C’est un véritable appel d’air pour l’émigration clandestine algérienne.
Avec le retour des chaleurs estivales, les expéditions de migrants se multiplient sur la Méditerranée. Les interceptions de bateaux de migrants sont quotidiennes au large des côtes italiennes et espagnoles. Dans le lot, les harraga algériens ne sont pas en reste.
Ils ont tenté la traversée de la grande bleue et certains ont réussi leur «aventure» et publient leur «joie» sur les réseaux sociaux. Ainsi, en deux jours, deux vidéos, de plus de 5 minutes chacune, circulent sur le Net et sont devenues virales. Des centaines de milliers de vues sur les réseaux sociaux, Facebook et Twitter. Contrairement aux images dramatiques que nous renvoie la Toile sur les migrants africains et syriens, les harraga algériens «voyagent» dans de meilleures conditions. Dans les deux vidéos, l’une mettant en scène des jeunes de l’Est et l’autre de l’Ouest du pays, l’embarcation ne contient pas plus d’une dizaine de personnes qui semblent se connaître parfaitement.

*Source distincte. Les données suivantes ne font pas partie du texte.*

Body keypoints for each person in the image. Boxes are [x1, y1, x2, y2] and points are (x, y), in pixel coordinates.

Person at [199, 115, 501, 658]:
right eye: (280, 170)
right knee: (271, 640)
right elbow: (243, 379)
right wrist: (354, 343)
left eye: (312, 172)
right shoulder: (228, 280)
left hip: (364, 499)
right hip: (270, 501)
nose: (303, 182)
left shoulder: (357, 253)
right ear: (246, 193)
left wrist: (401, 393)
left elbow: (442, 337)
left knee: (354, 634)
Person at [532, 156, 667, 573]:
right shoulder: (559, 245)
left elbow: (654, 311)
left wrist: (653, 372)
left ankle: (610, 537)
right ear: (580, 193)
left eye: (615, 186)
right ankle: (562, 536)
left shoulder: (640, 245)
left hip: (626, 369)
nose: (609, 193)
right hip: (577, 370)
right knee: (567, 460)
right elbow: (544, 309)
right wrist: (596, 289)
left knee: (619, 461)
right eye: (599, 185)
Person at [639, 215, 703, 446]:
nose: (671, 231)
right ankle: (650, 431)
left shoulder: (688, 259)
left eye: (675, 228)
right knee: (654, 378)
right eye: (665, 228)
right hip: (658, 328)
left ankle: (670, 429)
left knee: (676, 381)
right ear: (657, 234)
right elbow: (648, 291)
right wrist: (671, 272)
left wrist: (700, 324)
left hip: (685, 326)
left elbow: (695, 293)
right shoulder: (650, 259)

Visiblement en bonne santé et pas trop éprouvés par la traversée, les jeunes saluent leurs amis et leurs familles restées au pays, affirment qu’ils sont au large des côtes européennes. Ils tiennent un discours étonnamment engagé sur les conditions de vie en Algérie, leur marginalisation, tout en formulant des convictions que le bonheur les attend sur l’autre rive de la Méditerranée. Ce qui peut paraître inquiétant dans ces deux vidéos, c’est d’abord le fait que beaucoup d’autres seront postées sur la Toile algérienne, au risque de donner l’impression que le pays est une porte ouverte sur l’Europe.

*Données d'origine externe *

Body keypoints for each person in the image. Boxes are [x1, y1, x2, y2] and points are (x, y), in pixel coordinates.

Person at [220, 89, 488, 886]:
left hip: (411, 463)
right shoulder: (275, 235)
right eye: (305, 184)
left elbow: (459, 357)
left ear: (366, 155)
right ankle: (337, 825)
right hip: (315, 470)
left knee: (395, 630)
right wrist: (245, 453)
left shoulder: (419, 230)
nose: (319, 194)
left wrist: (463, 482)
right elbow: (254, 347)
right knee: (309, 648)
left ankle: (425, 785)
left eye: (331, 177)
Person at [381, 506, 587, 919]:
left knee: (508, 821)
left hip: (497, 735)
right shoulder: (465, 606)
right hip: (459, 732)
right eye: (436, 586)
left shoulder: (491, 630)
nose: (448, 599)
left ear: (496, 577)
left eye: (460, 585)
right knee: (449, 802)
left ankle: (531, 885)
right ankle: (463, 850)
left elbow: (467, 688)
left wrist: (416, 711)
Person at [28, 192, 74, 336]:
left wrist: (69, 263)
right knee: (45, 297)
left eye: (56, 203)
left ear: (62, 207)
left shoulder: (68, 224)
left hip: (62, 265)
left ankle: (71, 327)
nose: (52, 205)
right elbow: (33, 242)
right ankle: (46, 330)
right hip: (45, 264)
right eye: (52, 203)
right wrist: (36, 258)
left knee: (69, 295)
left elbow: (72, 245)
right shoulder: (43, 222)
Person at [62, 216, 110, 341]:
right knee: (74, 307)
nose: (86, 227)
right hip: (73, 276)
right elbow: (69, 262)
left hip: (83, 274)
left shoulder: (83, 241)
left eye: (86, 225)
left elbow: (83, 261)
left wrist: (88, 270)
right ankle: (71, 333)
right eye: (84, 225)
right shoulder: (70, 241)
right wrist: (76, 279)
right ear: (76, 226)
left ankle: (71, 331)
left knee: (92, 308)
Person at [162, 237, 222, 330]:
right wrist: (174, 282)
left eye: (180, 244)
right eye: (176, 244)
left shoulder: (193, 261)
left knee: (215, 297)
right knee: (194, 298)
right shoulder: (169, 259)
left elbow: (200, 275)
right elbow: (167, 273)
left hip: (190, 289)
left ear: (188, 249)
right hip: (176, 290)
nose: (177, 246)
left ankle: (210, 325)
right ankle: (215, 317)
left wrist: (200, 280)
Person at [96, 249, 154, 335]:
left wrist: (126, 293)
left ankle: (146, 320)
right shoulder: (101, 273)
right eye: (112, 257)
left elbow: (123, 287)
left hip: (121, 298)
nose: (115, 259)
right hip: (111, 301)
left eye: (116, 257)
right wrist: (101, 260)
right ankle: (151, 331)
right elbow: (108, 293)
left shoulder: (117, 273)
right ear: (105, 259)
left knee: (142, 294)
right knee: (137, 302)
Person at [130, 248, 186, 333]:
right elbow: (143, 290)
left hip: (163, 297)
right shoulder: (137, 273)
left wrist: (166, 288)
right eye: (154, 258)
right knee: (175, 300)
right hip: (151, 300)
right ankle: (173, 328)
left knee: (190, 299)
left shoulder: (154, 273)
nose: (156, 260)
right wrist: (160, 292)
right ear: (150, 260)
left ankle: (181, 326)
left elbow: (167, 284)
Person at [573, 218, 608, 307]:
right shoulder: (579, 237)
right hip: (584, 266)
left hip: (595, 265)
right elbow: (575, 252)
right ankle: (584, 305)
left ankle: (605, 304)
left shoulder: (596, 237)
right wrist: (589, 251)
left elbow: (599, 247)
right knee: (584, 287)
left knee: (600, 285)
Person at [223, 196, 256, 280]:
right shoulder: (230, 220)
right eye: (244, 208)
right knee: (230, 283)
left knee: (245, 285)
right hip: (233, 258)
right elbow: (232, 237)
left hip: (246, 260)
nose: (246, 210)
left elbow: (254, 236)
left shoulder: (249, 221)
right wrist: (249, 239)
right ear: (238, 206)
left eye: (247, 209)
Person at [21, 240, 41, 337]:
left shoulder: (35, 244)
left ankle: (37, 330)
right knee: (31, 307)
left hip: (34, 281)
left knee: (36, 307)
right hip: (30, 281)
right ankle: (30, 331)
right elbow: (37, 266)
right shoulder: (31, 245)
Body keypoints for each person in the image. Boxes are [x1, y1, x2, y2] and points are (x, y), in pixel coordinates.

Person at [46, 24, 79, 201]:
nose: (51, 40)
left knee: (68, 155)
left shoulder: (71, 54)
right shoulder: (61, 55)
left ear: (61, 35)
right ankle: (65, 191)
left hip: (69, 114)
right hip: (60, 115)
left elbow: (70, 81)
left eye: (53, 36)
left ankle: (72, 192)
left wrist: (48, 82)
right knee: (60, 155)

Il y a ensuite le discours des jeunes et surtout l’ambiance «bon enfant» qui règne dans ces embarcations. C’est un véritable appel d’air pour l’émigration clandestine algérienne. Les harraga qui affichent tous une mine de «victorieux», donnent des conseils à leurs concitoyens et vont jusqu’à proposer la méthode à suivre pour «voyager dans d’assez bonnes conditions», sans avoir à subir le diktat des passeurs. L’idée disent-ils dans les vidéos, consiste à créer un groupe d’amis, de se prendre en charge et «le reste vient tout seul».

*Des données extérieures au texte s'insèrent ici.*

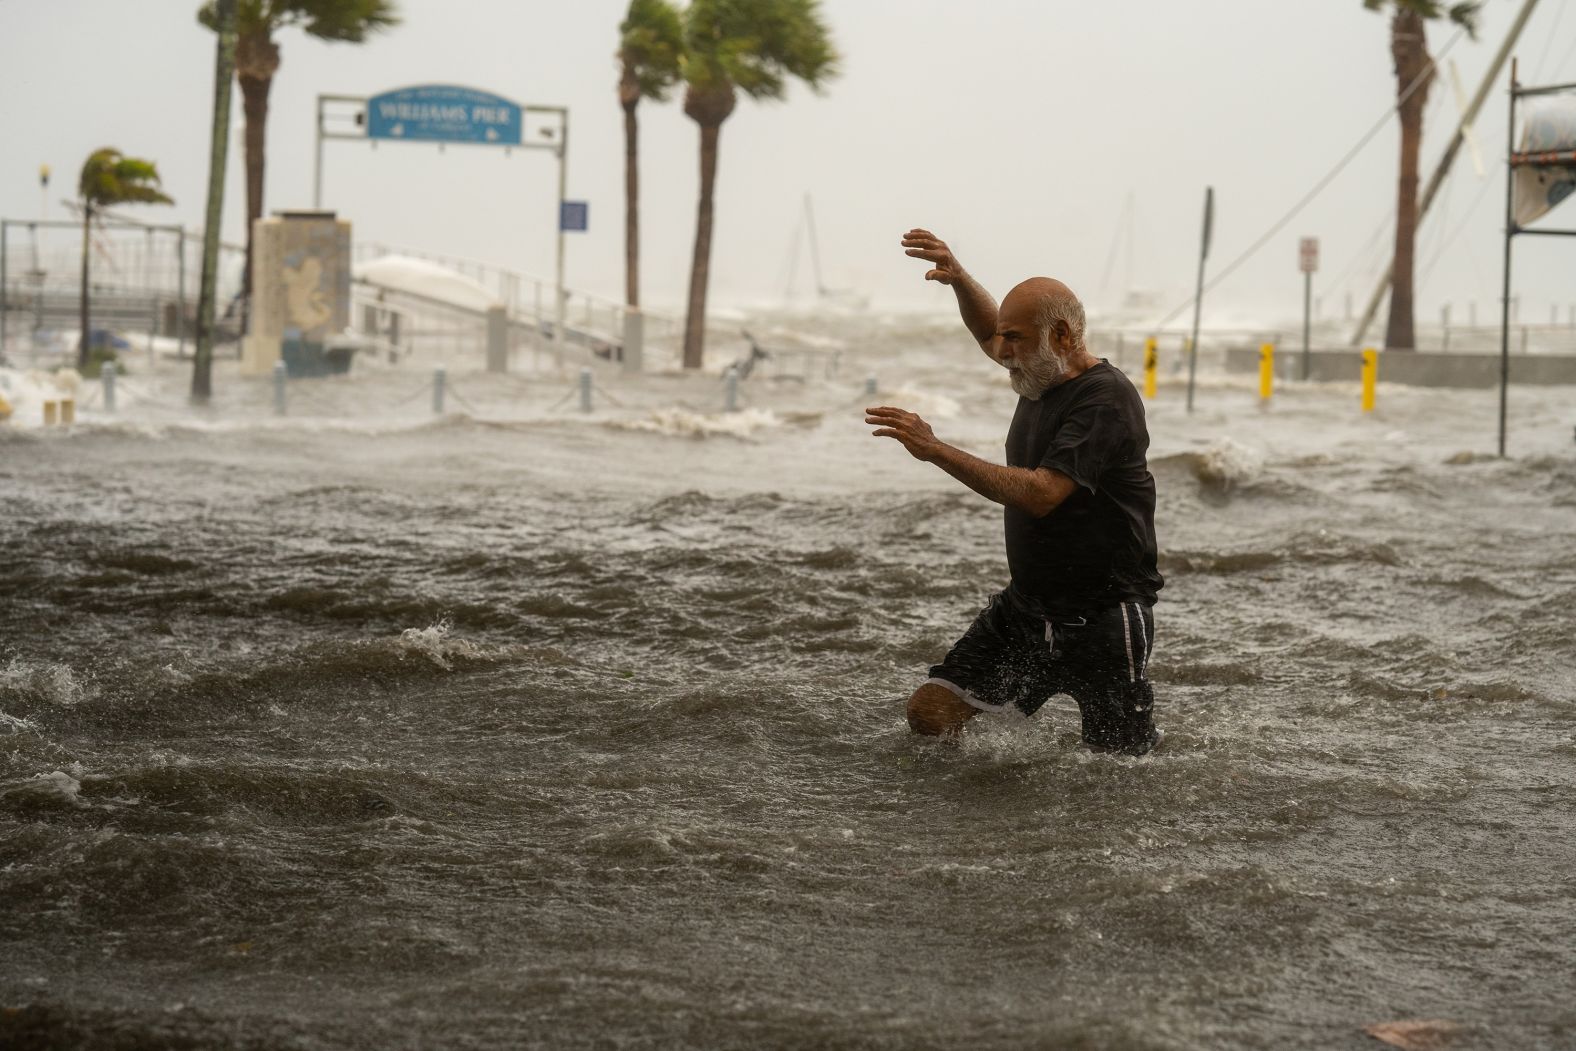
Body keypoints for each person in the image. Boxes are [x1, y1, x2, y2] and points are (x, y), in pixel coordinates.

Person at [865, 229, 1164, 755]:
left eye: (1016, 339)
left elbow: (1043, 493)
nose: (1003, 352)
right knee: (931, 712)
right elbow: (988, 332)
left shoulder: (1105, 399)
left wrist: (936, 450)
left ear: (1065, 337)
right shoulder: (1037, 371)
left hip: (1104, 617)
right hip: (1026, 611)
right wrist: (959, 279)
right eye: (1005, 338)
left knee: (1118, 770)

En fait, il semble que ces candidats à la harga ne confient pas leur destin à un passeur, mais construisent eux-mêmes leur projet. C’est généralement une entreprise bien réfléchie, patiemment mise en oeuvre, très peu de personnes mises au secret et une volonté à tout épreuve. Il faut que le «rêve d’Europe» soit si bien enraciné pour que ces amis, dont certains se connaissent depuis l’enfance, parviennent au terme de leur entreprise généralement coûteuse. S’il y a une comparaison à faire dans cette détermination à quitter le pays, serait avec les jeunes d’il y a 20 ou 30 ans, qui font de grands sacrifices pour pouvoir se marier.
Il faut savoir qu’à la base, pareille aventure repose sur un deal entre amis qui consiste à réunir une importante somme d’argent destinée à financer leur opération. Il est généralement supposé qu’un groupe de jeunes d’un même quartier cotisent pour s’acheter l’embarcation, le moteur et la boussole (le GPS). C’est souvent le produit d’économies réalisées sur plus d’une année de travail. Beaucoup de jeunes, et ceux des vidéos l’attestent, disent accepter des emplois «ingrats» et sans débouchés, dans le seul but de réunir la somme nécessaire à la traversée de la Méditerranée. Le groupe est composé de 15 jusqu’à 20 jeunes. La quote-part de chacun peut se monter jusqu’à 300.000 dinars. Il n’y a pas un profil type du harrag algérien.
Ils peuvent être universitaires au chômage ou même en activité. Ils peuvent être âgés de 16 à 60 ans. Bref, il serait difficile d’expliquer le désir d’émigrer par un simple voeu d’une vie meilleure, économiquement parlant. Il y a dans ces jeunes une forme de désespérance de leur pays qui confère à la psychanalyse. Mais il est entendu que quelles que soient les raisons qui les poussent à fuir, ils tiennent à partager leur «réussite» avec un maximum de jeunes. Le recours aux réseaux sociaux pour exprimer leur «victoire» sur la société et sur ceux qui «dirigent le pays», comme ils disent, témoigne d’une attitude «revancharde», dont on ne connaît pas l’ampleur en Algérie.
S’agit-il d’une minorité de jeunes en mal d’aventure ou l’expression d’un profond malaise qui traverse une grande partie de la jeunesse algérienne?